SD2-768-Papercut
Property | Value |
---|---|
Author | ShadoWxShinigamI |
Training Data | 106 manually captioned images |
Resolution | 768x768 |
Model URL | Hugging Face |
What is SD2-768-Papercut?
SD2-768-Papercut is a specialized Textual Inversion embedding model designed for Stable Diffusion 2.0, focusing on creating papercut-style imagery. This model was trained using 8 vectors over 150 training steps, making it highly efficient for stylized image generation.
Implementation Details
The model utilizes Textual Inversion technology with carefully curated training parameters, including 8 vectors and 150 training steps. It was developed using a dataset of 106 manually captioned images at 768x768 resolution, ensuring high-quality output.
- 8-vector embedding architecture
- 150 training steps optimization
- High-resolution support (768x768)
- Manual captioning for improved accuracy
Core Capabilities
- Generation of papercut-style imagery
- Versatile subject handling (ships, dogs, lions, people, landscapes, buildings)

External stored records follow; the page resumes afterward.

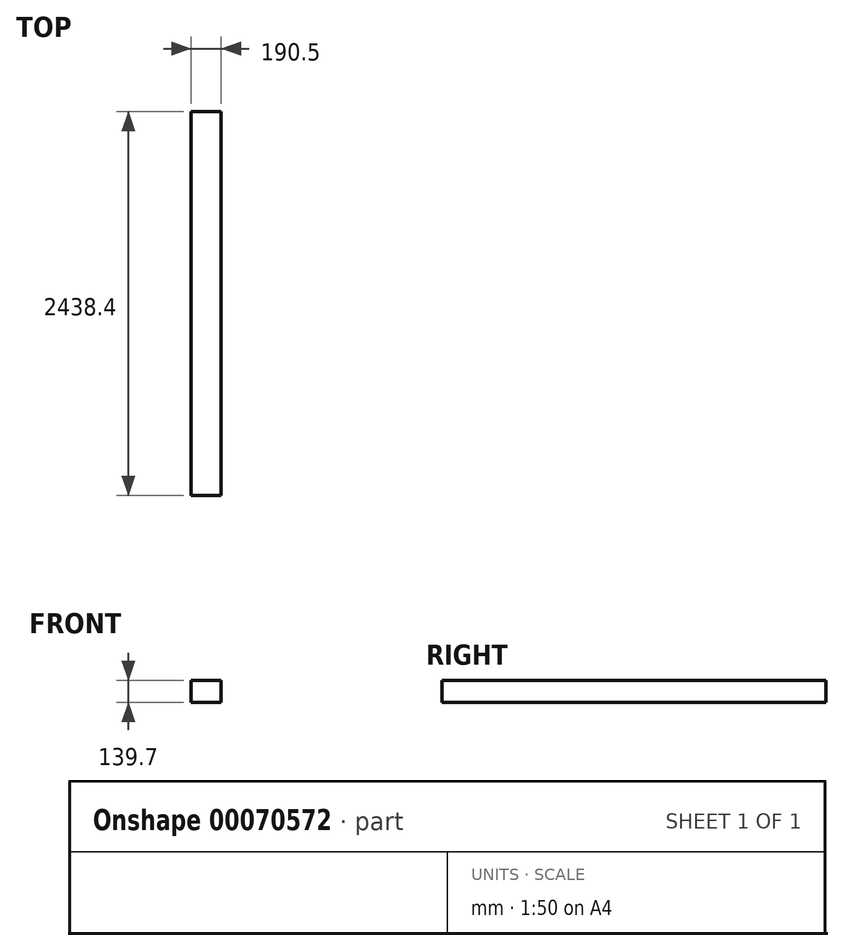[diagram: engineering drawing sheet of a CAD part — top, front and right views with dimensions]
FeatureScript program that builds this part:
annotation { "Feature Type Name" : "Feature", "Feature Type Description" : "" }
export const myFeature = defineFeature(function(context is Context, id is Id, definition is map)
    precondition{}
    {
        {
            var Q0;
            Q0=qCreatedBy(makeId("Front.planeOp"),FACE);
            var sketch = newSketch(context, id + "F0", { "sketchPlane" : qUnion([Q0])});
            skLineSegment(sketch, "E0.rect.bottom", {"start": v(95.25, 69.85) * mm, "end": v(-95.25, 69.85) * mm});
            skLineSegment(sketch, "E0.rect.top", {"start": v(95.25, -69.85) * mm, "end": v(-95.25, -69.85) * mm});
            skLineSegment(sketch, "E0.rect.left", {"start": v(95.25, 69.85) * mm, "end": v(95.25, -69.85) * mm});
            skLineSegment(sketch, "E0.rect.right", {"start": v(-95.25, 69.85) * mm, "end": v(-95.25, -69.85) * mm});
            skPoint(sketch, "E0.rect.middle", {"position": v(0, 0) * mm});
            skSolve(sketch);
        }
        {
            var Q0;
            Q0=makeQuery(id+"F0.imprint","IMPRINT",FACE,{"disambiguationData":[TD([[makeQuery(id+"F0.imprint","IMPRINT",EDGE,{"derivedFrom":sQuery(id+"F0.wireOp",EDGE,"E0.rect.bottom")}),1.0]])]});
            extrude(context, id + "F1", {"entities" : qUnion([Q0]), "oppositeDirection" : true, "depth" : 2438.4 * mm});
        }
    });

- Customizable through prompt engineering
- High-resolution output support
Frequently Asked Questions
Q: What makes this model unique?
This model specializes in creating papercut-style images while maintaining flexibility across various subjects. Its training on manually captioned images ensures high-quality and consistent results.
Q: What are the recommended use cases?
The model is ideal for creating artistic papercut-style images of various subjects including ships, animals, people, landscapes, and buildings. It's particularly useful for designers and artists looking to create distinctive paper-art aesthetics.